In a bid to woo back foreign tourists scared off by a bloody separatist rebellion, authorities have made the sprawling lake in the summer capital, Srinagar, the world's latest, and certainly one of its most unusual, Wireless Fidelity Wi-Fi "hotspots."
"This facility... [will] tap travelers who would like to remain connected to the rest of the world," Jammu and Kashmir state tourism chief Saleem Beig said Monday. "It goes a long way in sending the right kind of signals to tourists."
Wi-Fi allows users with laptops and other wireless gadgets to connect to the Internet through local access points, known as hotspots, set up by an Internet service provider.
Popular across much of Asia, where hotspots, with a range of a few hundred meters, include hotels, restaurants and city streets, Wi-Fi is only just taking off even in India's cities.
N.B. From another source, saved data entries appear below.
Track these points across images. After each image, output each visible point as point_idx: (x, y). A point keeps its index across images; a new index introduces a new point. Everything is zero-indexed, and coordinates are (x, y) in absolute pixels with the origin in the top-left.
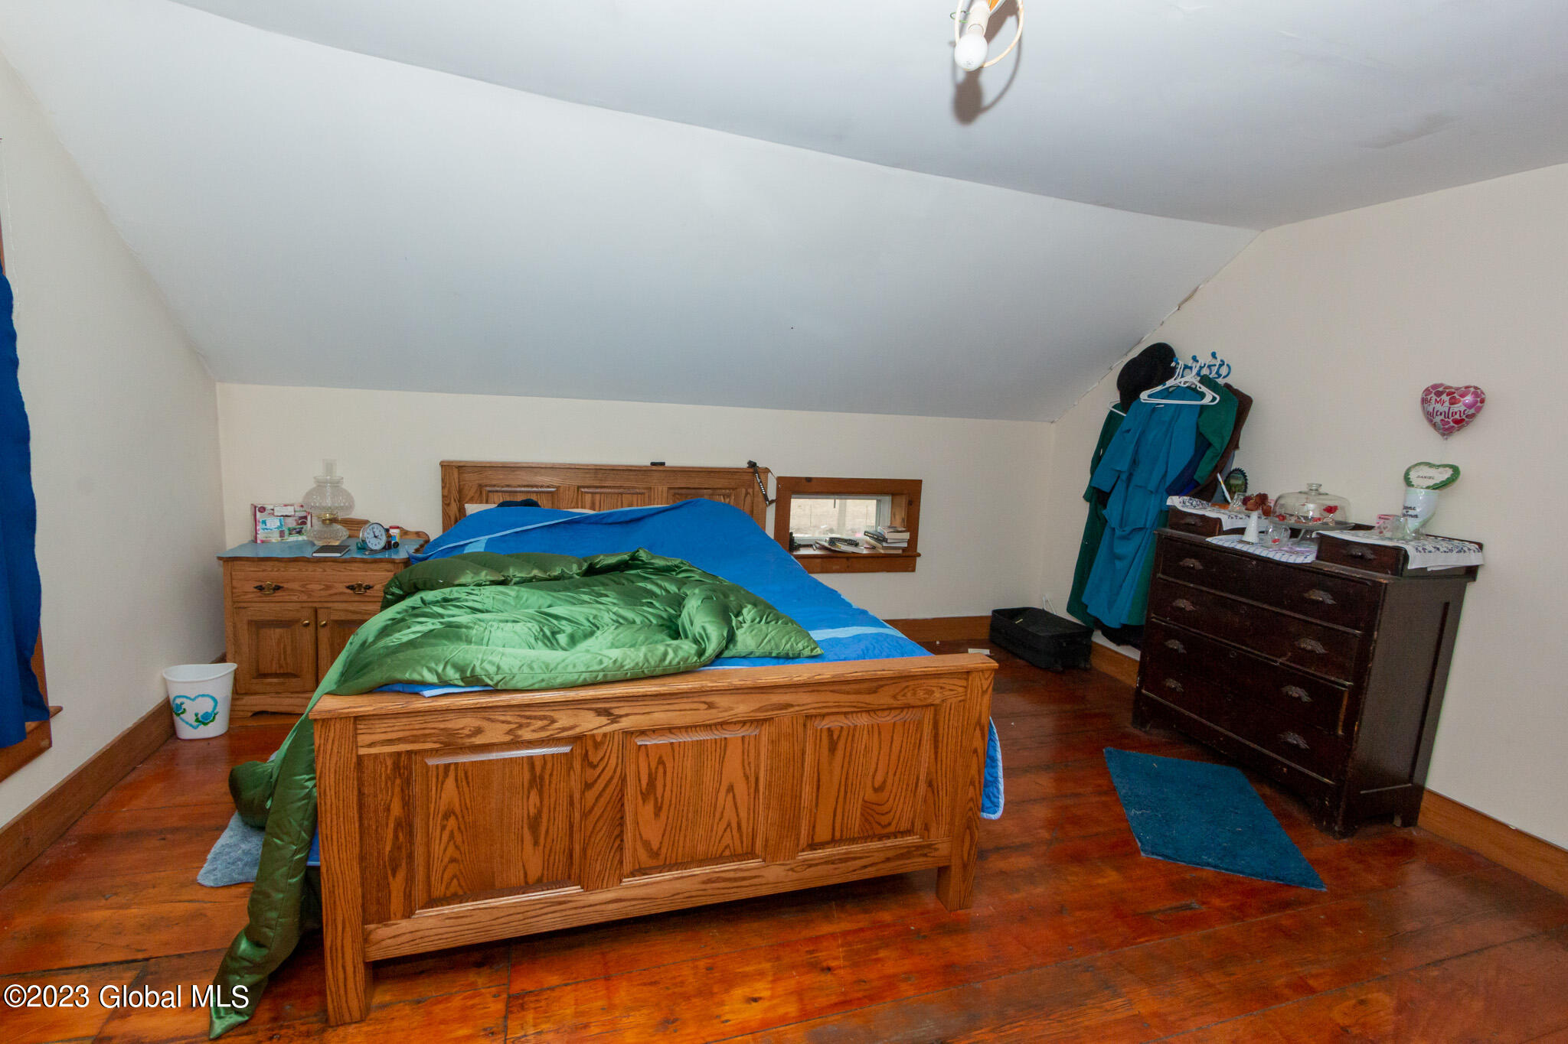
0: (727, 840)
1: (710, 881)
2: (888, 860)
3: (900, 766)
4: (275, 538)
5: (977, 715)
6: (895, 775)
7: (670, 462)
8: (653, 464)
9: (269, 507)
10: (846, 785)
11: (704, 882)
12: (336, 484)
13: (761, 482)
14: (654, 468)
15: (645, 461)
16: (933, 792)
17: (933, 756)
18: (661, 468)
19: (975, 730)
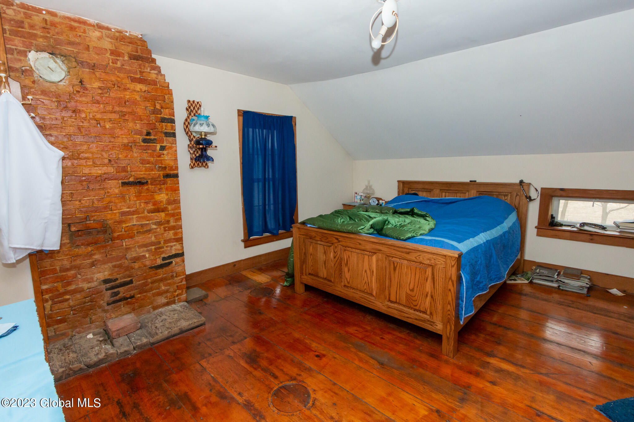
0: (365, 287)
1: (361, 297)
2: (416, 319)
3: (419, 285)
4: (359, 201)
5: (450, 275)
6: (417, 287)
7: (478, 181)
8: (471, 181)
9: (358, 193)
10: (400, 284)
11: (360, 297)
12: (370, 187)
13: (523, 190)
14: (471, 183)
15: (467, 180)
16: (434, 300)
17: (432, 286)
18: (475, 183)
19: (449, 281)
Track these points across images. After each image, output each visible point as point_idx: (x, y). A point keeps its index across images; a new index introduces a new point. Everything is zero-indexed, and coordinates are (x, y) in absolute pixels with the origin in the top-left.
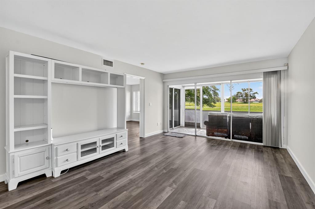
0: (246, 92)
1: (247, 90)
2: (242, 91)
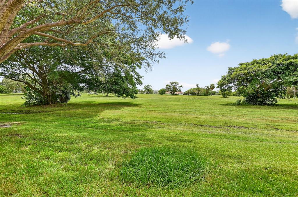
0: (174, 85)
1: (174, 83)
2: (170, 84)
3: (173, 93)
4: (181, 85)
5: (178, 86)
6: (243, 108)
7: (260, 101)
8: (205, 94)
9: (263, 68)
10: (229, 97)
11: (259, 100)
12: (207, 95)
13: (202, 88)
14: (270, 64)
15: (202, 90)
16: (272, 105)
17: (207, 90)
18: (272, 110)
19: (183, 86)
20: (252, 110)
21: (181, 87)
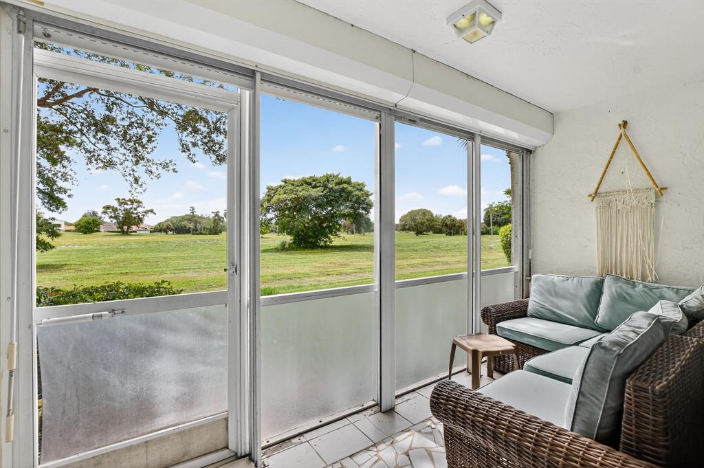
1: (129, 203)
2: (116, 204)
3: (125, 228)
4: (149, 209)
5: (140, 210)
6: (291, 254)
7: (311, 243)
8: (210, 230)
9: (314, 193)
10: (264, 236)
11: (310, 240)
12: (216, 233)
13: (204, 215)
14: (321, 189)
15: (204, 221)
16: (327, 248)
17: (215, 221)
18: (326, 255)
19: (154, 211)
20: (303, 256)
21: (150, 214)
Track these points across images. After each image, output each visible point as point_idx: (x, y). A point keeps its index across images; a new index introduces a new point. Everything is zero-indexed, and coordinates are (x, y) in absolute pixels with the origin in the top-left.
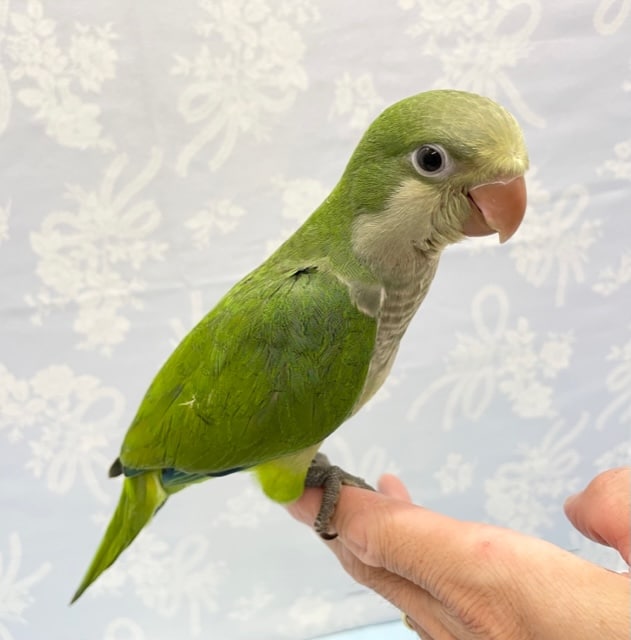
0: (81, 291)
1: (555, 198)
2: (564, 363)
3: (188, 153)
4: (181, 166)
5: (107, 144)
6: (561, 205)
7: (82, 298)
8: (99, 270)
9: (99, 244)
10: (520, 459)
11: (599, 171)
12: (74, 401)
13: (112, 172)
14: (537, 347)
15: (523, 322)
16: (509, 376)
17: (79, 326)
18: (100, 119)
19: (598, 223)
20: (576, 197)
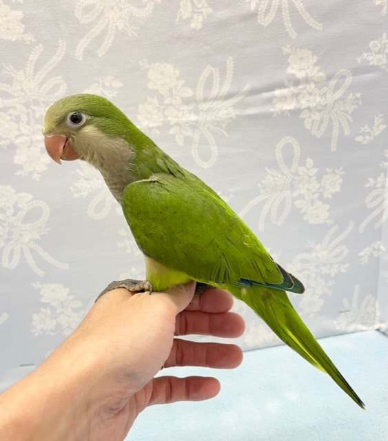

In Kashmir, authorities have long kept a tight leash on all communications in to make it harder for separatists to contact each other and for years refused to allow even limited mobile phone services in Srinagar and the winter capital, Jammu.
But getting tourists back, especially foreigners, is seen as vital to the economy and to restoring normal life.
More than a million tourists, almost half from abroad, flocked to the Kashmir's lakes, pine forests and its towering snow-tipped Himalayan peaks each year before a bloody Muslim rebellion against Indian rule broke out in 1989.